La rigurosa y dolorosa reconstrucción de la vida de un campo de concentración, lugar donde se reproducirá el reencuentro del aristócrata alemán y la joven rusa, ha venido precedida de la «conversión» del joven aristócrata a la ideología nazi, una suerte de adiós a la riqueza y sus posesiones que el director describe con una elegancia comparable a la de la cámara de Ophüls. Lo llamativo de la situación es que el joven abraza la causa nazi cuando todo parece indicar que van camino del desmoronamiento final, que él asume, sin embargo, como un deber, como una exigencia de «casta». Es sumamente extraña dicha adhesión a ese «Paraíso» que sigue defendiendo incluso tras la muerte, como si hubiera llegado al Walhalla, en vez de ante el juicio final cristiano.

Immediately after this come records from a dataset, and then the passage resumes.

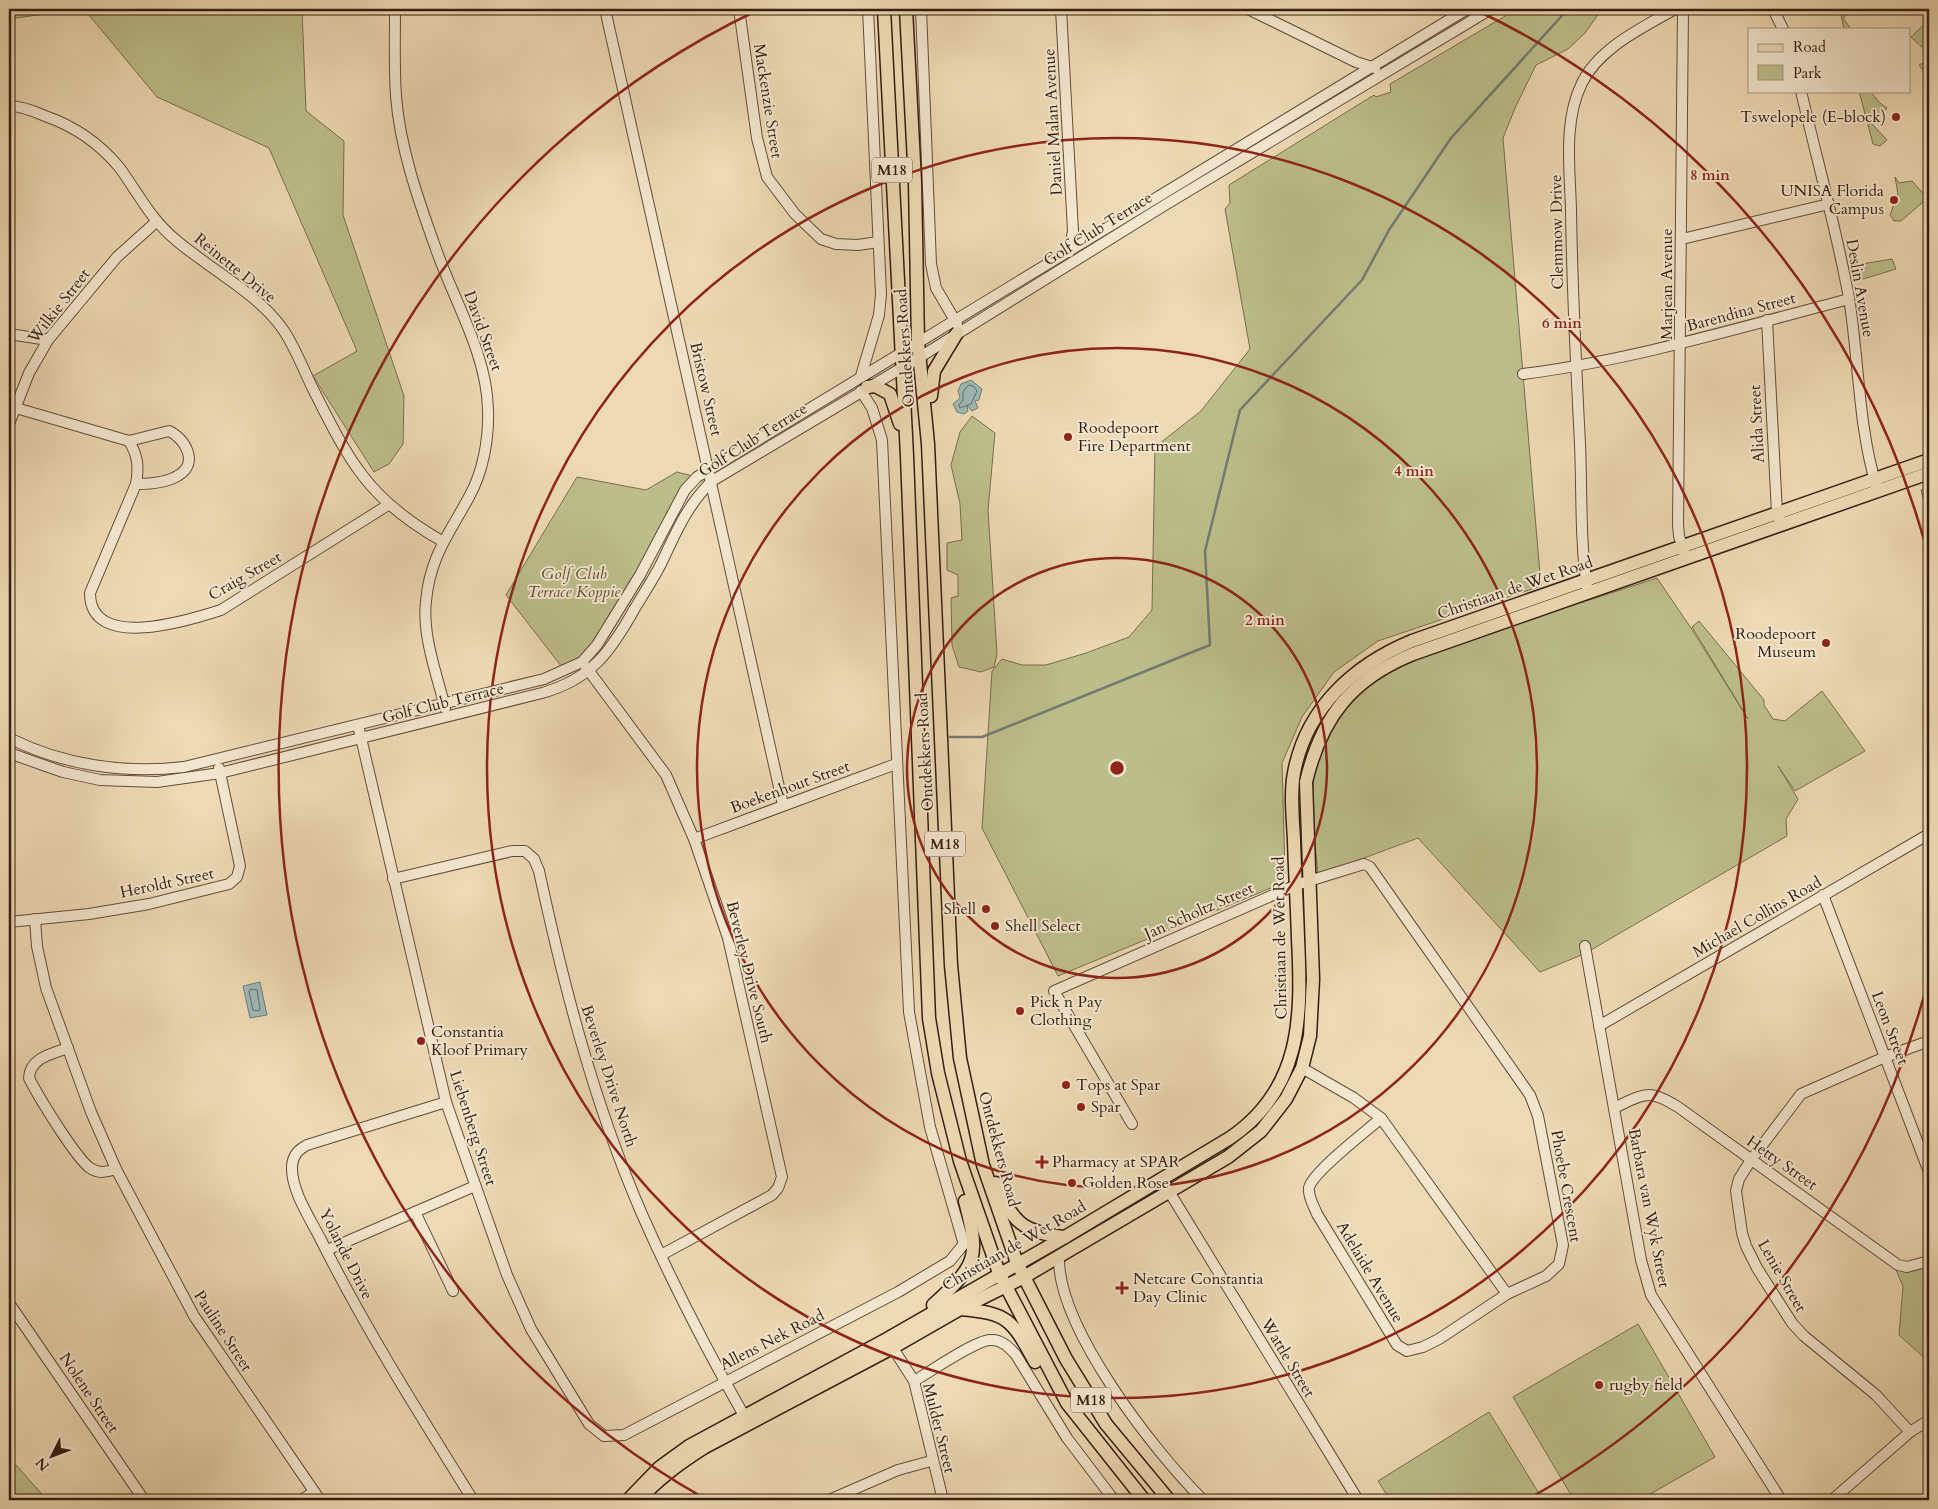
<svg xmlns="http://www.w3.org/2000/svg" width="1938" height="1509" viewBox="0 0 1938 1509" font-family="Cardo,serif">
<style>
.green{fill:#bcbe8a;stroke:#786e4c}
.water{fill:#9db8b7;stroke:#737a74}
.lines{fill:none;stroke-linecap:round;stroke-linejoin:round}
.shore{stroke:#686a63;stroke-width:1}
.stream{stroke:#737a74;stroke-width:2.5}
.minor-casing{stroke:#624c38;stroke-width:12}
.major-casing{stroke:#341d0f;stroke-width:15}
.minor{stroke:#f3e6ce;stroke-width:10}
.major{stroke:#edd9b3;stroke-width:12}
.ring{fill:none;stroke:#8f2418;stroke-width:2.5}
.poi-dot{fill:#8f2418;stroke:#f3e6ce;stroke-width:2}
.labels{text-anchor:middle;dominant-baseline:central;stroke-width:4;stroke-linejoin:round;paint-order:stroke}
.shield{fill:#f3e6ce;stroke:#6d5948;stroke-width:1}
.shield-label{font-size:15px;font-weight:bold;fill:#341d0f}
.street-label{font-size:16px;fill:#341d0f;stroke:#f3e6ce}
.poi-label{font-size:16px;fill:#341d0f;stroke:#f3e6ce;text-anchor:start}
.park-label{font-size:16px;font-style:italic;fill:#5d4d34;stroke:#f3e6ce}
.centre{fill:#8f2418;stroke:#f3e6ce;stroke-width:2.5}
.ring-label{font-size:15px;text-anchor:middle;font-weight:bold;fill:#8f2418;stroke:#f3e6ce;stroke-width:4;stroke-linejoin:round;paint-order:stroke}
</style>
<rect width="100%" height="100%" fill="#edd9b3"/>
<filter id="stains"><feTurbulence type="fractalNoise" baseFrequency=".004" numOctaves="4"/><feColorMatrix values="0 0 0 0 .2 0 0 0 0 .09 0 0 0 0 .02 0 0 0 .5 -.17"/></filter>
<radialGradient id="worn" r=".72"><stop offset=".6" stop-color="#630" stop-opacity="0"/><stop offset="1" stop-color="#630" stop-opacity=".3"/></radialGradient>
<g class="green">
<polygon points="9,9 80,9 9,19"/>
<polygon points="84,9 302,9 306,111 344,141 343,215 404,396 403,444 389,464 374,472 313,376 357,351 269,148 157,97"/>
<polygon points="1517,9 1602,9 1585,33 1568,49 1536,65 1515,108 1503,138 1541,586 1378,641 1334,672 1302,717 1282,763 1285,875 1278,885 1058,976 982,828 992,671 1002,659 1022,665 1046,665 1086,653 1129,637 1152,610 1155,447 1201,411 1250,349 1225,209 1230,203 1229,185 1374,95 1376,97 1391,92 1390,84"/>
<polygon points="1840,9 1861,9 1856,14 1849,13 1843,18 1851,29 1844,29"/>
<polygon points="1929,20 1929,71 1926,74 1919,65 1927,61 1926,51 1911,37"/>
<polygon points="1859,91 1870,91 1880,103 1887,108 1871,123 1887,140 1880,146 1873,144"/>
<polygon points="1895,177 1899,183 1912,181 1929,200 1929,209 1923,202 1901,221 1894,221 1890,215 1898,194"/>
<polygon points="1892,259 1896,269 1860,280 1856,265"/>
<polygon points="972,416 995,433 988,510 997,654 994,667 981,672 959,667 952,645 951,598 958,596 958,575 947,570 947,543 962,540 960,504 951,465 960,432"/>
<polygon points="677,472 697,477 597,645 565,671 506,595 577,477 646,490"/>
<polygon points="1929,487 1929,522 1921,490"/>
<path d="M1657,578L1691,628L1748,719L1692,627L1699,621L1764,700V705L1773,719L1785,721L1822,691L1865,751L1795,791L1778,766L1798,799L1786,819L1787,836L1584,954L1540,972L1418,838L1318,875C1314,832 1307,784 1321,743C1348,666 1452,644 1520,622C1566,607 1612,593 1657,578Z"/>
<polygon points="1929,1262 1929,1362 1899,1335 1903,1286 1896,1270"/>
<polygon points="1638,1324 1715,1457 1640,1500 1574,1500 1513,1397"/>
<polygon points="1489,1412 1543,1500 1390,1500 1378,1481"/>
<polygon points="9,1457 47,1500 9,1500"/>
</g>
<g class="water">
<polygon points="971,380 982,389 979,400 975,401 978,408 972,411 967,405 968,411 964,414 957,412 953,404 960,398 958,391 961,384"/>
<polygon points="260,982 267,1015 250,1018 243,986"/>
</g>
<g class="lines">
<g class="shore">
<polygon points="969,385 973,386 977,391 971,404 960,408 959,405 963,400 963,392"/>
<polygon points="251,989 257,990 260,1009 259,1011 253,1010 249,992"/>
</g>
<polyline class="stream" points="950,737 982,737 1210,645 1205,551 1240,410 1362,280 1389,230 1451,138 1568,9"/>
<defs>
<g id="minor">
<path d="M395,9C395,38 394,67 396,96C400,148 418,199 436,249C454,301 487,354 488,410C489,439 483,472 469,497C449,534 430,557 426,601C422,636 437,674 445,708"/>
<polyline points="605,9 783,805"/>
<polyline points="739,9 757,138 767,177 795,214 821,239 836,244 858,245 878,242"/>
<polyline points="921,9 931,264 936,288 957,324"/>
<polyline points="1061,9 1073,231 1069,252"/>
<polyline points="1248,9 1356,62 1375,68"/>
<polyline points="1683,9 1678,525 1679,536 1684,552"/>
<polyline points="1773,9 1783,29"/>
<path d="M1801,91C1817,160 1836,228 1849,298C1859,360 1858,424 1876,485"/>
<path d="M9,106C21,106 34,111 45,116C74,126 99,143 119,167C139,194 150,219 177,241C210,269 257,293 282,328C294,345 302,366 311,385C348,459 367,499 442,541"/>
<polyline points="1682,239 1829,204"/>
<polyline points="1767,320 1777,513 1779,519"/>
<polyline points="9,334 48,340"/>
<path d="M1523,374C1633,360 1741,327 1849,299"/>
<polyline points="861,376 879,315 881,294 868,9"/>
<path d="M16,408L129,441C138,456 139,467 136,484L90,593C90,652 190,620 221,610L388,505"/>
<polyline points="9,424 29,373 48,340 117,257 156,222"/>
<path d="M129,441L169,431C185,438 199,463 179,475C167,483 150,484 136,484"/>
<path d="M1587,587C1580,543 1582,489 1580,444C1576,366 1572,288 1571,210C1570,169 1563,121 1582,83C1599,48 1642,28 1675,9"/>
<polyline points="586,667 666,775 694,839 728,938 782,1177 778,1188 772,1195 661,1255"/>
<polyline points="358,725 446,1102 507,1275 531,1329 589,1424 604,1436 624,1435 898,1292 950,1261 963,1245 963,1241 930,1127 909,1012 882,440 872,408 861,391"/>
<path d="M9,738C63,765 124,774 184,767L544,679L582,662L597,645L640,575L685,490L697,477L1467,9"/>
<path d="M9,753L63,772L100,780L157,782L220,773L542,693C592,679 611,651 635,608C644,593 654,578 662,562C676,532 688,504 712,481L920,357L1165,205L1491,9"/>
<polyline points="694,839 896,764"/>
<path d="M393,879L512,851H525L534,859L539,871C564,987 594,1103 641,1212C672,1283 709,1354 747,1421"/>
<polyline points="1823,895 1929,1172"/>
<polyline points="35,919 37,946 46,988 91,1112 116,1169 194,1316 320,1500"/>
<polyline points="9,922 89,914 149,904 229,884 237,877 240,866 219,768"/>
<polyline points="1585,946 1641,1260 1651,1295 1781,1500"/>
<polyline points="1599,1026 1929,834"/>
<path d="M68,1048C51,1054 30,1058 29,1078C38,1096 75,1157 90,1168C99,1174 106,1172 116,1169"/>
<polyline points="1302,1068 1354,1098 1381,1118 1507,1294"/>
<path d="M446,1102L307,1145C298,1150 293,1155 292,1166C291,1191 310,1218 321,1240C366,1330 420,1415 473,1500"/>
<path d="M1614,1108C1644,1094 1648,1088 1678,1107L1898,1265L1907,1267L1929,1261"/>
<path d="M1132,1124L1054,991L1296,885L1364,864L1370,867L1530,1095L1538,1116L1563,1245L1559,1264L1546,1276L1507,1294L1439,1339L1423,1347L1407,1351L1397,1345L1317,1214C1314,1206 1308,1197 1309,1188C1312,1172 1367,1131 1381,1118"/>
<polyline points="1162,1180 1358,1500"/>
<polyline points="415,1212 453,1291"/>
<polyline points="327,1250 475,1186"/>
<path d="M1059,1257C1057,1327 1154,1451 1203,1500"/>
<polyline points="9,1303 144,1500"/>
<polyline points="889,1342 914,1381 943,1500"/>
<path d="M914,1381C930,1372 974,1341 990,1340C1001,1339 1009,1347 1016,1355L1067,1438L1114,1500"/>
<polyline points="1910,1432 1876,1395 1804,1336 1792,1323 1757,1268 1746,1246 1742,1233 1736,1191 1739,1179 1751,1160 1801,1094 1885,1057 1929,1041"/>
<polyline points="301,1500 314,1492"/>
<polyline points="829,1500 898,1470 931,1461"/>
<polyline points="1832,1500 1910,1432 1929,1420"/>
</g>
<g id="major">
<polyline points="884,9 907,456 929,1018 938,1073 960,1161 999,1273 1067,1403 1144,1500"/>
<polyline points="906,9 915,182 918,342 928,444 951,965 960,1058 983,1165 1017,1263 1066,1359 1106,1424 1169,1500"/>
<polyline points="867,387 875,386 890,394 900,424"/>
<polyline points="931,396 934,371 957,333"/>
<path d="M996,1183C1013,1222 1021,1232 1065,1237"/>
<path d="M933,1305C977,1264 980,1259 965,1201"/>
<path d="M960,1309C1009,1313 1012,1320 1035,1362"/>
<path d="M628,1500L660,1467L689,1446L887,1339L1065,1237L1230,1138C1302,1089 1302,1017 1298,939C1297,906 1295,873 1294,840C1293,819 1290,794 1294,773C1306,708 1354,665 1412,641L1929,460"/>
<path d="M639,1500C659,1478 680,1463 705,1447L892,1348L960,1309L1024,1277L1228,1157L1261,1131L1286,1099L1302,1068L1310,1036L1313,979L1306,782C1321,718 1351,679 1413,654L1929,473"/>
</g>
</defs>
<use href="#minor" class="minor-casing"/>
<use href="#major" class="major-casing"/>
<use href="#minor" class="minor"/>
<use href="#major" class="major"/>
</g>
<g class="ring">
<circle cx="1117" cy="768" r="210"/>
<circle cx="1117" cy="768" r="420"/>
<circle cx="1117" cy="768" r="630"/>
<path d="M1927 985A839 839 0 0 1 1530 1498M704 1498A839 839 0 0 1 756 11M1478 11A839 839 0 0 1 1927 551"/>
</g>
<g class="poi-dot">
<circle cx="1896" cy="117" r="5"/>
<circle cx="1894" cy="200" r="5"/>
<circle cx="1068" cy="437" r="5"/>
<circle cx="1826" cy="643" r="5"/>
<circle cx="986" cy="909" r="5"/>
<circle cx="995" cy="926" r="5"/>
<circle cx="1020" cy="1011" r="5"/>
<circle cx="421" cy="1041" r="5"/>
<circle cx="1066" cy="1085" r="5"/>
<circle cx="1081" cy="1107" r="5"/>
<path d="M1039.5 1154.5h5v5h5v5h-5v5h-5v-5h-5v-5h5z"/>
<circle cx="1072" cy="1183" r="5"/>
<path d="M1119.5 1280.5h5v5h5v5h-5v5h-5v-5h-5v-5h5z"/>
<circle cx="1599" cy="1385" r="5"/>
</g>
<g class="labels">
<g class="shield">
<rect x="872" y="157.5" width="40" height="25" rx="4"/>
<rect x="925" y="831.5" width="40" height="25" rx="4"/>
<rect x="1071" y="1387.5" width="40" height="25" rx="4"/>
</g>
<g class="shield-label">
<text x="892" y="170">M18</text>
<text x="945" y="844">M18</text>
<text x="1091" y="1400">M18</text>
</g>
<g class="street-label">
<text transform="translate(768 101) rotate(81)">Mackenzie Street</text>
<text transform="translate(1053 122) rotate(-93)">Daniel Malan Avenue</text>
<text transform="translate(1098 229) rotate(-32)">Golf Club Terrace</text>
<text transform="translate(1557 232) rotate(-91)">Clemmow Drive</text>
<text transform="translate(235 268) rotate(39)">Reinette Drive</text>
<text transform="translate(1667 284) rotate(-90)">Marjean Avenue</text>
<text transform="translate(1860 288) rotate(80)">Deslin Avenue</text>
<text transform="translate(59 306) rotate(-52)">Wilkie Street</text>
<text transform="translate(1741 312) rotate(-15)">Barendina Street</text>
<text transform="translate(483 331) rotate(70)">David Street</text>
<text transform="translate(905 348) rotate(-94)">Ontdekkers Road</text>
<text transform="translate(706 389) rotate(77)">Bristow Street</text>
<text transform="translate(1757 424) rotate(-93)">Alida Street</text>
<text transform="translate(753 440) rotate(-32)">Golf Club Terrace</text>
<text transform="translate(245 576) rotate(-30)">Craig Street</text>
<text transform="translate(1515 588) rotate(-19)">Christiaan de Wet Road</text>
<text transform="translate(443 703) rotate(-14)">Golf Club Terrace</text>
<text transform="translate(925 752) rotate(-93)">Ontdekkers Road</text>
<text transform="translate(790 787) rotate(-20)">Boekenhout Street</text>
<text transform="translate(167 883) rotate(-12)">Heroldt Street</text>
<text transform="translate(1199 911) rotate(-24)">Jan Scholtz Street</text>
<text transform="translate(1757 917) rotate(-30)">Michael Collins Road</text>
<text transform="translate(1280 938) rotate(-91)">Christiaan de Wet Road</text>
<text transform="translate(749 972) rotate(76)">Beverley Drive South</text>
<text transform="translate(1890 1028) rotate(69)">Leon Street</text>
<text transform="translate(609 1076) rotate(72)">Beverley Drive North</text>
<text transform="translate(473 1128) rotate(72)">Liebenberg Street</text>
<text transform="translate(999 1149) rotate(75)">Ontdekkers Road</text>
<text transform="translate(1782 1163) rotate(35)">Hetty Street</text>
<text transform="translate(1566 1186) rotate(80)">Phoebe Crescent</text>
<text transform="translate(1649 1208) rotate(79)">Barbara van Wyk Street</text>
<text transform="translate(1014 1246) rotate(-30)">Christiaan de Wet Road</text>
<text transform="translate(346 1254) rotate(63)">Yolande Drive</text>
<text transform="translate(1370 1272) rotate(59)">Adelaide Avenue</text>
<text transform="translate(1782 1276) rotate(60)">Lenie Street</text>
<text transform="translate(223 1331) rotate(57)">Pauline Street</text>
<text transform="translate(772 1340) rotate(-27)">Allens Nek Road</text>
<text transform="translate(1288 1358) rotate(59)">Wattle Street</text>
<text transform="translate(89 1393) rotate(56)">Nolene Street</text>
<text transform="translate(939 1428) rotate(76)">Mulder Street</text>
</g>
<g class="poi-label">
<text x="1886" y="117" text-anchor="end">Tswelopele (E-block)</text>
<text x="1884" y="191" text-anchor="end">UNISA Florida<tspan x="1884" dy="18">Campus</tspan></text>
<text x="1078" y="428">Roodepoort<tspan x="1078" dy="18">Fire Department</tspan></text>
<text x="1816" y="634" text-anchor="end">Roodepoort<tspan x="1816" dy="18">Museum</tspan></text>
<text x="976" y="909" text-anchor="end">Shell</text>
<text x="1005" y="926">Shell Select</text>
<text x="1030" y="1002">Pick n Pay<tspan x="1030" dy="18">Clothing</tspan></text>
<text x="431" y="1032">Constantia<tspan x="431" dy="18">Kloof Primary</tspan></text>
<text x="1076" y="1085">Tops at Spar</text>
<text x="1091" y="1107">Spar</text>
<text x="1052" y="1162">Pharmacy at SPAR</text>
<text x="1082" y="1183">Golden Rose</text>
<text x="1133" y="1279">Netcare Constantia<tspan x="1133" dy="18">Day Clinic</tspan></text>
<text x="1609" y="1385">rugby field</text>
</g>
<g class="park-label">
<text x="574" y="574">Golf Club<tspan x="574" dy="18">Terrace Koppie</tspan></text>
</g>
</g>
<circle cx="1117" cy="768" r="8" class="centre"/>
<g class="ring-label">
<text x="1710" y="180">8 min</text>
<text x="1562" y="328">6 min</text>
<text x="1414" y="476">4 min</text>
<text x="1265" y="625">2 min</text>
</g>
<rect width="1938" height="1509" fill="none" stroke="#edd9b3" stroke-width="30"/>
<rect x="10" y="10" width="1918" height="1489" fill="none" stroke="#341d0f" stroke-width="2.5"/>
<rect x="15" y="15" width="1908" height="1479" fill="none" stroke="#341d0f"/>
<rect x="1748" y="28" width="162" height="65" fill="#f3e6ce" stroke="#a79682"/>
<rect x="1758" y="44" width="25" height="8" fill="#edd9b3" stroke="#a79682"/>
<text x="1793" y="52" font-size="15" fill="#341d0f">Road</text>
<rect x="1758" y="65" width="25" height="15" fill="#bcbe8a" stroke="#a79682"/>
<text x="1793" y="78" font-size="15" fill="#341d0f">Park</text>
<g transform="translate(52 1456) rotate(228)" stroke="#f3e6ce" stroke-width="4" paint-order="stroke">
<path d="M0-4L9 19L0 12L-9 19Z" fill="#341d0f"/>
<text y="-8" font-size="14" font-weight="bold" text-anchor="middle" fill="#341d0f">N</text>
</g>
<rect width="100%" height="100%" filter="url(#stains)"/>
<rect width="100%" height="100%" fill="url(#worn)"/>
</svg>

El desarrollo de la relación entre los dos protagonistas de la película adquiere, en el campo de concentración, un parecido, aunque sin la perversión notable de la película de Cavani, con Portero de noche. De hecho, incluso varios rollos de película que él proyecta en su cabaña del campo de concentración, mientras ella atiende a sus labores de doncella del oficial, les devuelven a ambos a los tiempos felices de su encuentro en Italia, cuando eran otros muy diferente de quienes ahora son. Y por aquí nos vamos acercando a un desenlace en el que la presión de los aliados obliga, propiamente, a la «desbandada» caótica en la que se producen no pocas asunciones dramáticas de responsabilidades, antes de que les sean judicialmente exigidas por los vencedores de la guerra.
Las interpretaciones de los tres protagonistas, sobre todo en sus confesiones ante la cámara, son de un altísimo nivel. ¡Con qué placer narrativo se siguen sus declaraciones! ¡Con qué encogimiento de ánimo las revelaciones de ella! Paraíso es una película con un guion extraordinario: nada queda al azar. La sucesión de las diferentes fases de la historia nos va llevando por sus hechos contados a un desarrollo dramático capa de encogernos el corazón y  de hacernos temblar de horror ante lo incomprensible de ciertas conductas en ciertas personas con cierta formación…
Paraíso es una película sutil y persuasiva. La perversión de los ideales es su tema central, y cómo afectan a la vida cotidiana y el destino último de las personas que se enfrentan a ellos. Hay, y espero no revelar demasiado, cierto espiritualismo en el desenlace que puede parecer infantil, según y cómo, pero que, narrativamente, funciona con un carácter compensatorio evidente, y necesario.